Supplied data Block Start

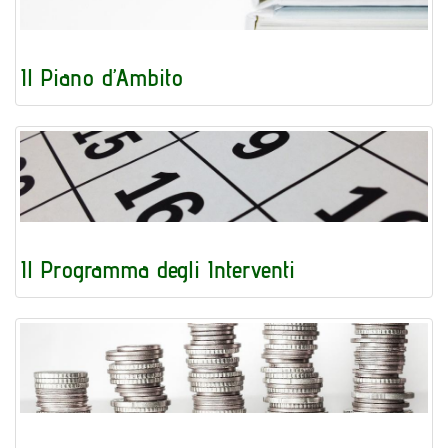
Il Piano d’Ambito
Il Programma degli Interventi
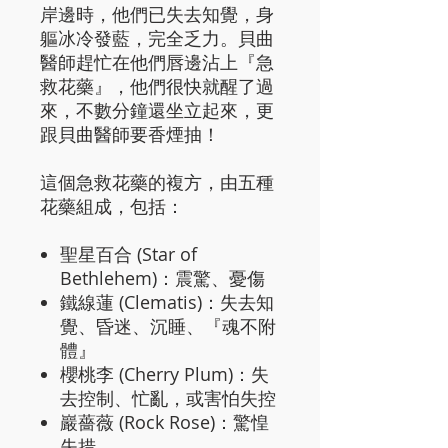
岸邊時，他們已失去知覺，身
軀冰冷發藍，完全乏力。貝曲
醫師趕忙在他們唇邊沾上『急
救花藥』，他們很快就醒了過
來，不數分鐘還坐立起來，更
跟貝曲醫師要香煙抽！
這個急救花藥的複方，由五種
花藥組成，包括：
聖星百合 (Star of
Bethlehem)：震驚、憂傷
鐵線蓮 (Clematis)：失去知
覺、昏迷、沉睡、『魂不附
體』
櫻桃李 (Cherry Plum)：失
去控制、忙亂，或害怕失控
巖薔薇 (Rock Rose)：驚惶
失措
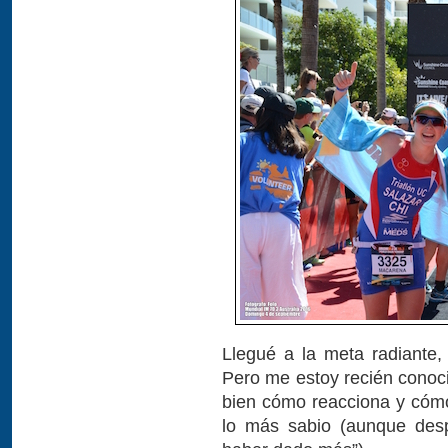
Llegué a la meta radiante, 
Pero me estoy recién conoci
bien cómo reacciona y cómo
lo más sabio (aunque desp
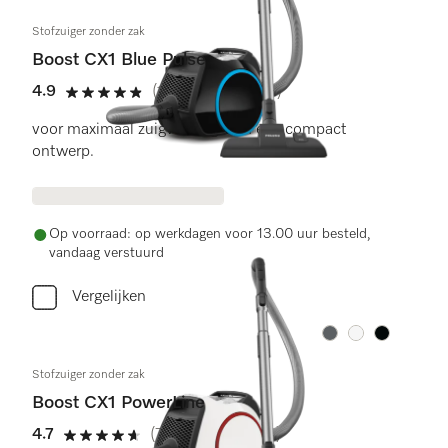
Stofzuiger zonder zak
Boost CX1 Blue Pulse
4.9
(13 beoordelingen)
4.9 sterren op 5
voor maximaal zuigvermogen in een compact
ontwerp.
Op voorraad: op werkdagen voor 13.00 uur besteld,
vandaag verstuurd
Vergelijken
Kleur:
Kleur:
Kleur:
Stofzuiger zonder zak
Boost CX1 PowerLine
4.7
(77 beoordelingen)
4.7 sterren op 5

Supplied data Block End
Supplied data Block Start

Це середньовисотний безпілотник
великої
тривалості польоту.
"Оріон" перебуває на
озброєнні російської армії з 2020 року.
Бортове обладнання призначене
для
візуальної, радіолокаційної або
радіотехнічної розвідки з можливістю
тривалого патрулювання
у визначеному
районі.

Supplied data Block End

• [Work required]: Reproduce the lines of the entries above verbatim, starting at the line containing "岸邊時，他們已失去知覺，身" and ending at the line containing "lo más sabio (aunque desp", both included. Omit the picture markers from your answer.

• [Task answer]:
岸邊時，他們已失去知覺，身
軀冰冷發藍，完全乏力。貝曲
醫師趕忙在他們唇邊沾上『急
救花藥』，他們很快就醒了過
來，不數分鐘還坐立起來，更
跟貝曲醫師要香煙抽！
這個急救花藥的複方，由五種
花藥組成，包括：
聖星百合 (Star of
Bethlehem)：震驚、憂傷
鐵線蓮 (Clematis)：失去知
覺、昏迷、沉睡、『魂不附
體』
櫻桃李 (Cherry Plum)：失
去控制、忙亂，或害怕失控
巖薔薇 (Rock Rose)：驚惶
失措
Llegué a la meta radiante, 
Pero me estoy recién conoci
bien cómo reacciona y cómo
lo más sabio (aunque desp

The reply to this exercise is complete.